Lavrov mengatakan menurutnya ada kemungkinan “49 persen” kesepakatan Munich akan berhasil. Rekannya dari Jerman Frank-Walter Steinmeier menempatkan peluang sebesar 51 persen. Philip Hammond dari Inggris menyindir bahwa, mengingat komentar Lavrov, tingkat keberhasilan kemungkinan besar nol.

Dari sudut pandang Rusia, yang penting bukanlah apakah gencatan senjata itu bertahan, tetapi siapa yang dianggap jahat jika gencatan senjata itu gagal.

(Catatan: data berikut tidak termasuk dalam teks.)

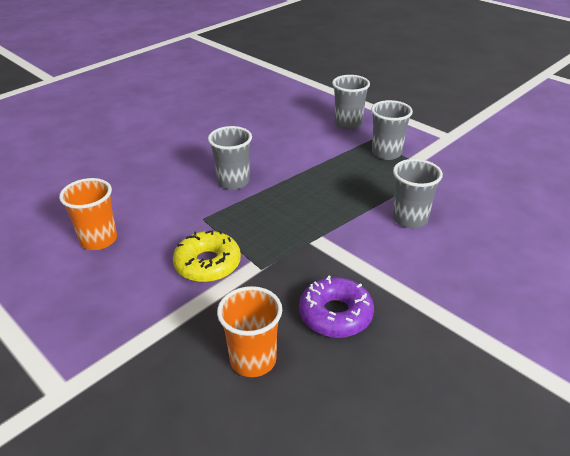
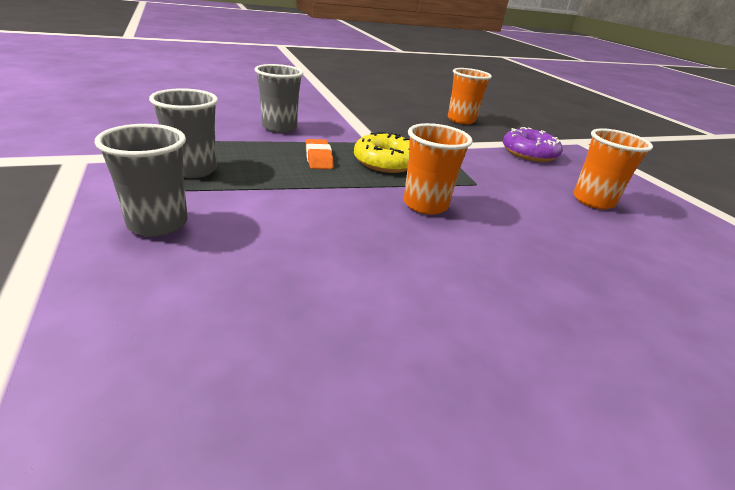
camera: 160 degrees left, 5 degrees down
(208, 264) = (479, 156): yellow donut -> yellow donut (385, 162)
(233, 182) = (425, 205): grey cup -> orange cup
(335, 194) = (318, 158): none -> orange eraser
(335, 314) = (398, 117): purple donut -> purple donut (529, 153)

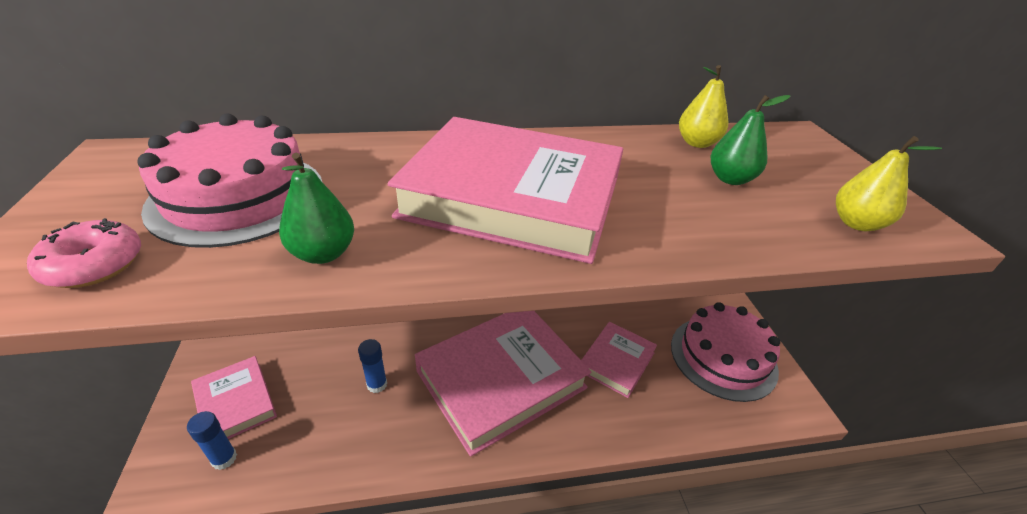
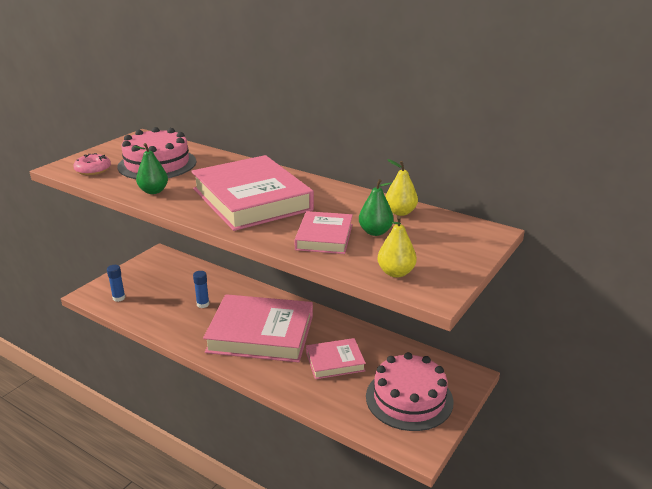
camera: 45 degrees right, 10 degrees down
(236, 403) = (143, 281): pink book -> pink book (324, 237)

“Jika Moskow dilihat sebagai agresor dan antagonis, ada konsekuensi politiknya,” kata analis keamanan Mark Galeotti. “Namun, jika Turki atau ISIS bisa disalahkan, Moskow mungkin berpura-pura khawatir dan melanjutkan pengebomannya.” Masih harus dilihat apakah operasi Rusia di Suriah akan berlanjut dengan sedikit biaya bagi rezim Rusia.

Pakar politik Prancis Marie Mendras mengatakan kampanye Suriah secara inheren jauh lebih berisiko daripada operasi sebelumnya di Ukraina. “Ada lebih banyak pemain jahat yang terlibat dan situasinya jauh lebih tidak terkendali dan tidak dapat diprediksi daripada di Ukraina Timur,” katanya.

Galeotti setuju bahwa hanya ada sedikit yang diberikan dalam hal Suriah. Terlepas dari keberhasilan Rusia dalam membantu Assad mendapatkan kembali sebagian kekuatan tempurnya, kemenangan militer secara langsung tetap tidak mungkin, katanya.

Pada saat yang sama, Rusia telah menunjukkan bahwa ia akan mengikuti apa yang dilihatnya sebagai kebutuhan militer, terlepas dari biaya politik atau ekonominya. Berapa lama itu bisa berlanjut, mengingat ekonominya yang menukik tajam, adalah pertanyaan lain.